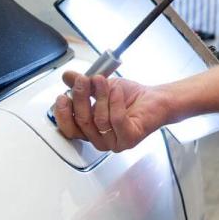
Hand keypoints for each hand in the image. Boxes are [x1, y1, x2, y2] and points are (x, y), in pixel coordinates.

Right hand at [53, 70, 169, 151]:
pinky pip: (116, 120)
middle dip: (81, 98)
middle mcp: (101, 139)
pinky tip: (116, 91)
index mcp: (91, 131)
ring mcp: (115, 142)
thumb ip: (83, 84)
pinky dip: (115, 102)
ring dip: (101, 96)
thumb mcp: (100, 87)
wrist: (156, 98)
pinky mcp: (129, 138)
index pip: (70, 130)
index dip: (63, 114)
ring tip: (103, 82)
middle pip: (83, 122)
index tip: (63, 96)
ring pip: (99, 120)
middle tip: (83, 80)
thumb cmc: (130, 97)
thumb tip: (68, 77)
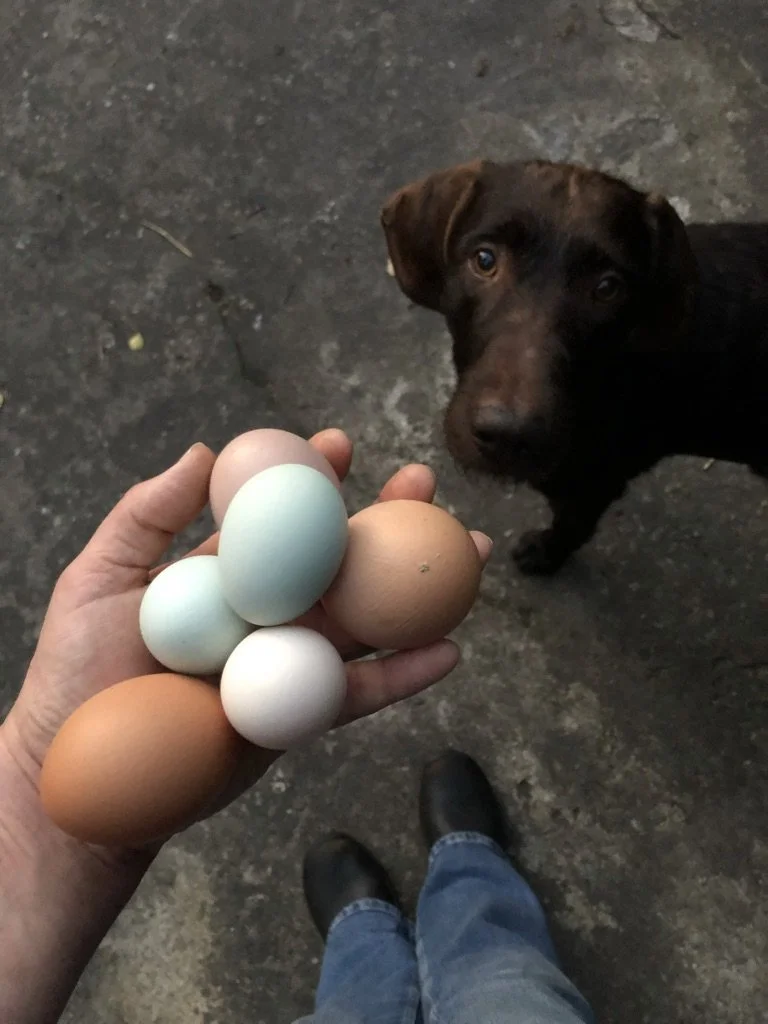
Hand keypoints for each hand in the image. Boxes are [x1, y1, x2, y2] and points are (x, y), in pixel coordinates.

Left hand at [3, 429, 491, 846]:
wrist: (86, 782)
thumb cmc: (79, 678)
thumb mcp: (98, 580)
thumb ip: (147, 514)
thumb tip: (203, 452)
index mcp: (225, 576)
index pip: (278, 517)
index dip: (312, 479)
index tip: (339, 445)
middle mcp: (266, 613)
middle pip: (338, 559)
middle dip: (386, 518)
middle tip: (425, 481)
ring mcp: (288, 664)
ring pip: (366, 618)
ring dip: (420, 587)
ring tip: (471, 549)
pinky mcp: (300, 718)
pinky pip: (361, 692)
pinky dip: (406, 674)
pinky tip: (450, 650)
· · · ·
# WORK TASK
Look over the material above and report each line holding "ring".

# EXERCISE OUTPUT
ring mcp: (115, 142)
ring dip: (101, 96)
ring tip: (103, 82)
ring pip: (99, 120)
ring mcp: (288, 664)
ring pip: (366, 618)
ring dip: (420, 587)
ring tip: (471, 549)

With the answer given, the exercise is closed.